No começo, ele não gostou. Falava: ‘Por que você não me trouxe para esse fim de mundo? Aqui não tem ninguém. Aqui não é a Bahia nada, só tem gente loira’.  Depois, quando a gente começou a passear por outros bairros, mais populares, ele foi gostando. Mas ele já desligou de saber onde está. Antes, a gente andava quilômetros, agora caminhamos uns 500 metros, porque ele se cansa”, contou, em entrevista ao jornal O Globo.

Kubrusly deixou São Paulo do coração para mergulhar na natureza. A memória se foi, mas, como ele sempre diz, permanece sua enorme paixão pela vida e pela gente brasileira”, foram as frases exibidas durante o programa. O jornalista havia deixado a Globo em maio de 2019, após 34 anos, mas já estava afastado da emissora por problemas de saúde meses antes.

Beatriz revelou que durante a exibição do filme, ele se emocionou e a abraçou forte.
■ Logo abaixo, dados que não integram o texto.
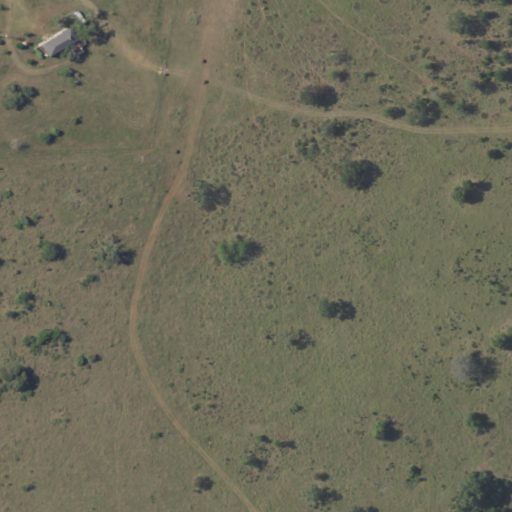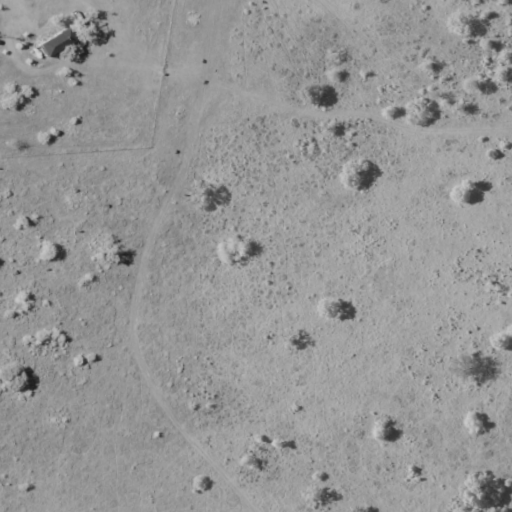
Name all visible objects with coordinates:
building: (56, 43)
road: (49, 66)
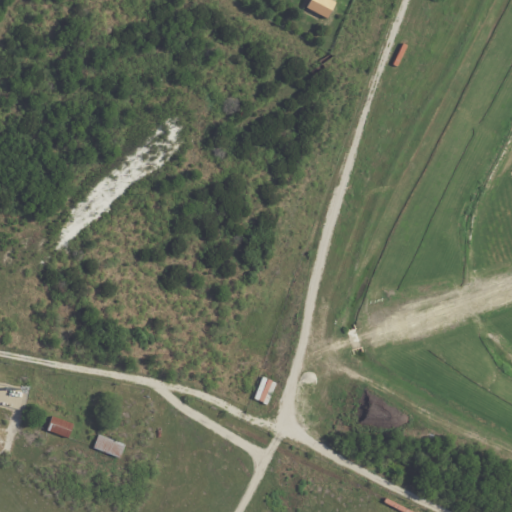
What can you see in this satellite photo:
building: (319, 7)
building: (322, 8)
road: (232, 406)
building: (59, 427)
building: (61, 428)
building: (110, 446)
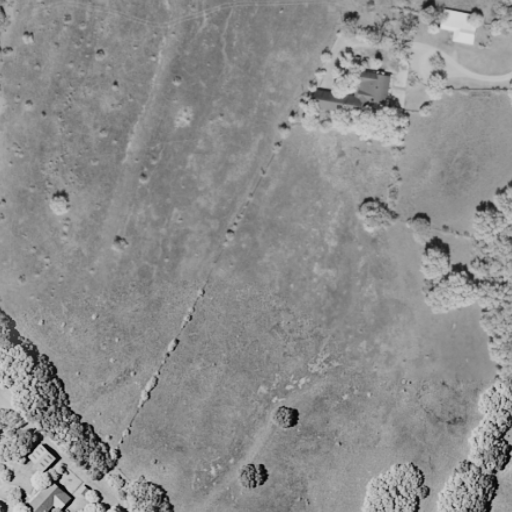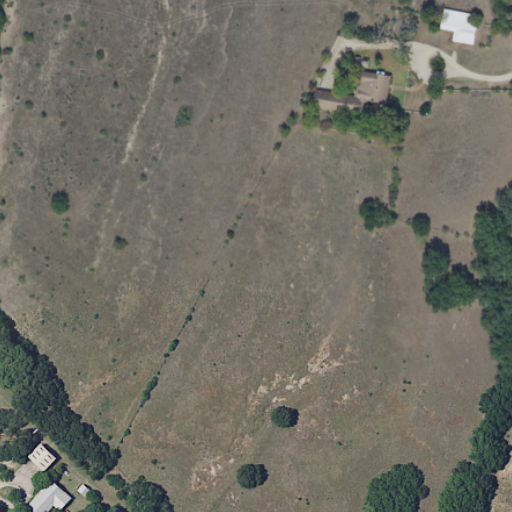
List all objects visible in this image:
building: (459, 25)
building: (355, 95)
building: (39, 457)
building: (48, 464)
building: (47, 499)
building: (57, 501)
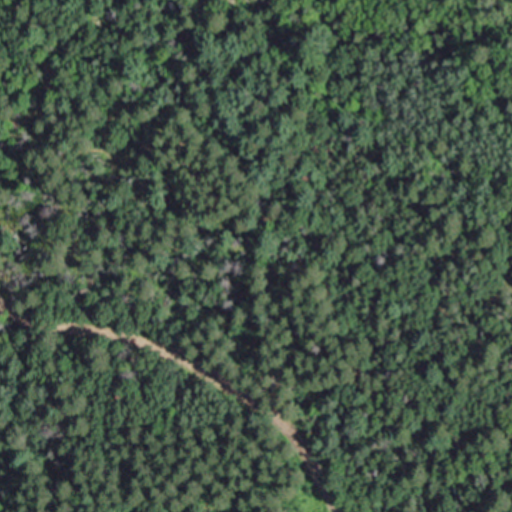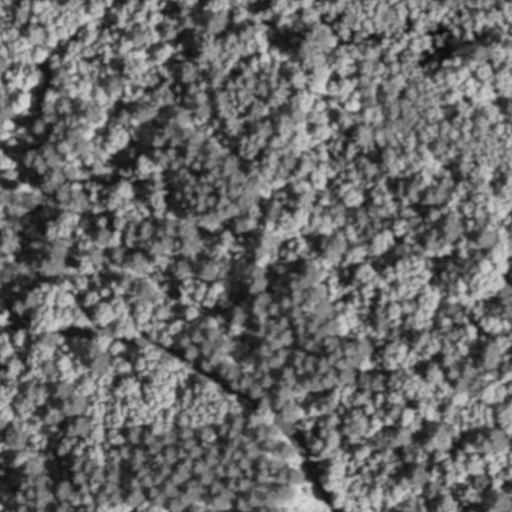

A gente não sabe falar sobre demência, não sabe falar sobre a morte, tem vergonha, diz que é para preservar a privacidade das pessoas. Mas eu só penso naquela pichação que fizeram na Rio-92 quando o cacique Raoni e Sting se encontraram: ‘Ou a gente se Raoni ou a gente se Sting’.

Duro de pensar: Bruce Willis também vive com demência frontotemporal

No final de 2022, a família do consagrado ator norte-americano Bruce Willis também divulgou que ele foi diagnosticado com demência frontotemporal. Em março daquele ano, ele já havia anunciado a aposentadoria da atuação por conta de um distúrbio de fala denominado afasia que o impedia de se comunicar adequadamente.

Em comunicado, a família do ator – conhecido por seus papéis em eletrizantes filmes de ação como “Duro de Matar”, “Armageddon” e “Looper”, entre muitos outros – explicou que os problemas com a fala eram apenas alguns dos sintomas que ele estava enfrentando e afirmou que era um alívio ter um diagnóstico claro sobre sua doença após tanto tempo.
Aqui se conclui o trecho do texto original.